*Work instruction*
Pick out every line in the records below that contains the word "Field" and copy each one in full.
***
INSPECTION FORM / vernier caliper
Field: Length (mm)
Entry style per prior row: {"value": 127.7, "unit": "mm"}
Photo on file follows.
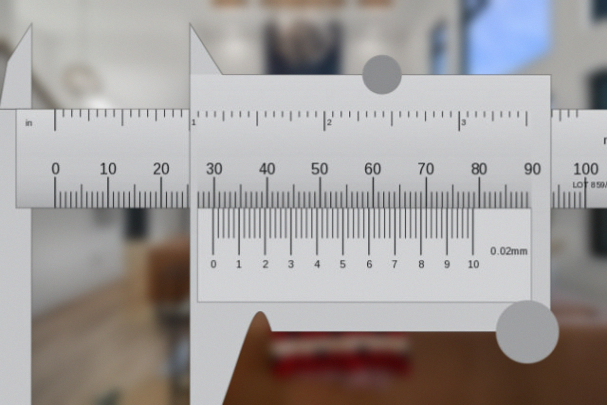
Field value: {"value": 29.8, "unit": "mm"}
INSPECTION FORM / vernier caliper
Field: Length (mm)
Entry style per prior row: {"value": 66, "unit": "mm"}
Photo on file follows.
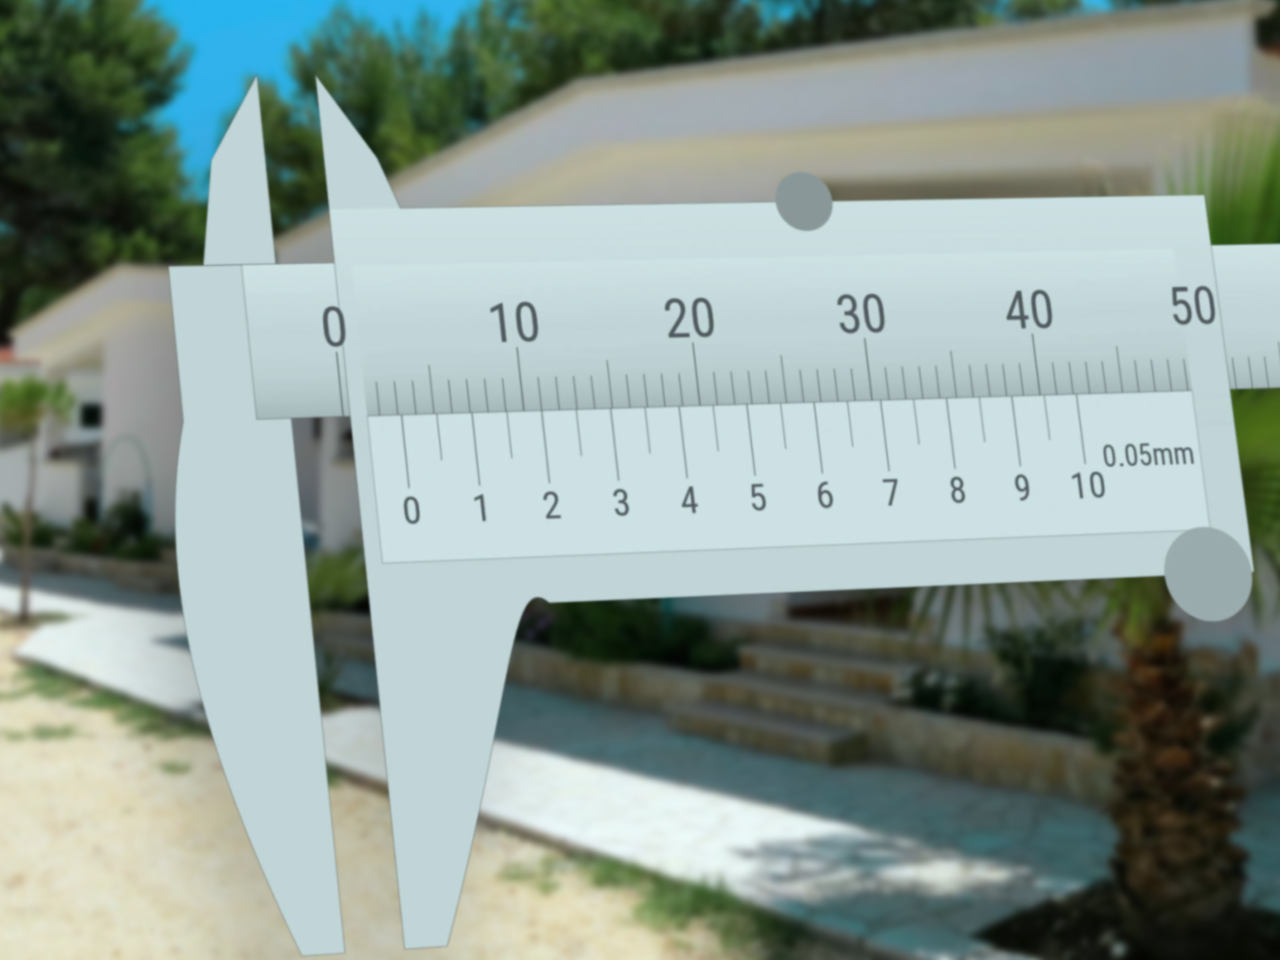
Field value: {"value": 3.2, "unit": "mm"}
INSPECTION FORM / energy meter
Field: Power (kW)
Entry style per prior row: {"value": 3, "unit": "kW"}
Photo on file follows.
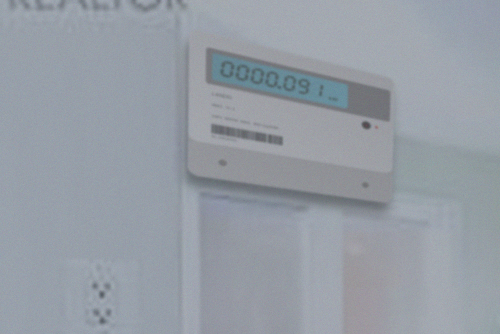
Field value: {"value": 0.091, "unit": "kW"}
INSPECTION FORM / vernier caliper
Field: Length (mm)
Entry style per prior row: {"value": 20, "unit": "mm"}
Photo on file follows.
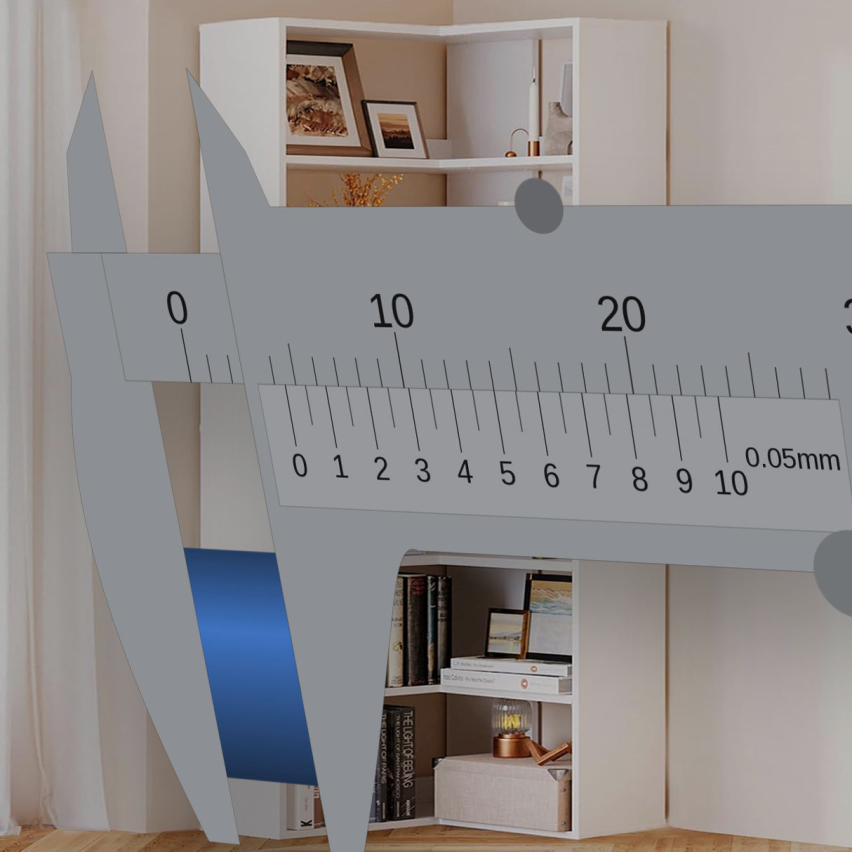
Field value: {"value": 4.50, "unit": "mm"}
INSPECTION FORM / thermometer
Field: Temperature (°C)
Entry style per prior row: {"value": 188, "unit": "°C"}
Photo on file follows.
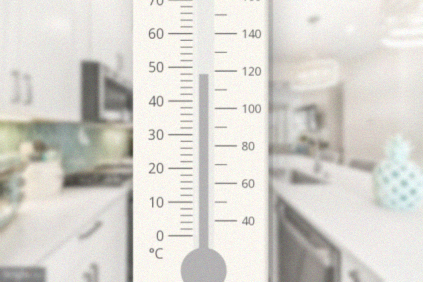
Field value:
***
*Result of this exercise*
Field: Length (mm)
Field value: {"value": 29.8, "unit": "mm"}
Field: Length (mm)
Field value: {"value": 3.2, "unit": "mm"}
Field: Power (kW)
Field value: {"value": 0.091, "unit": "kW"}
Field: Length (mm)
Field value: {"value": 4.50, "unit": "mm"}
Field: Temperature (°C)
Field value:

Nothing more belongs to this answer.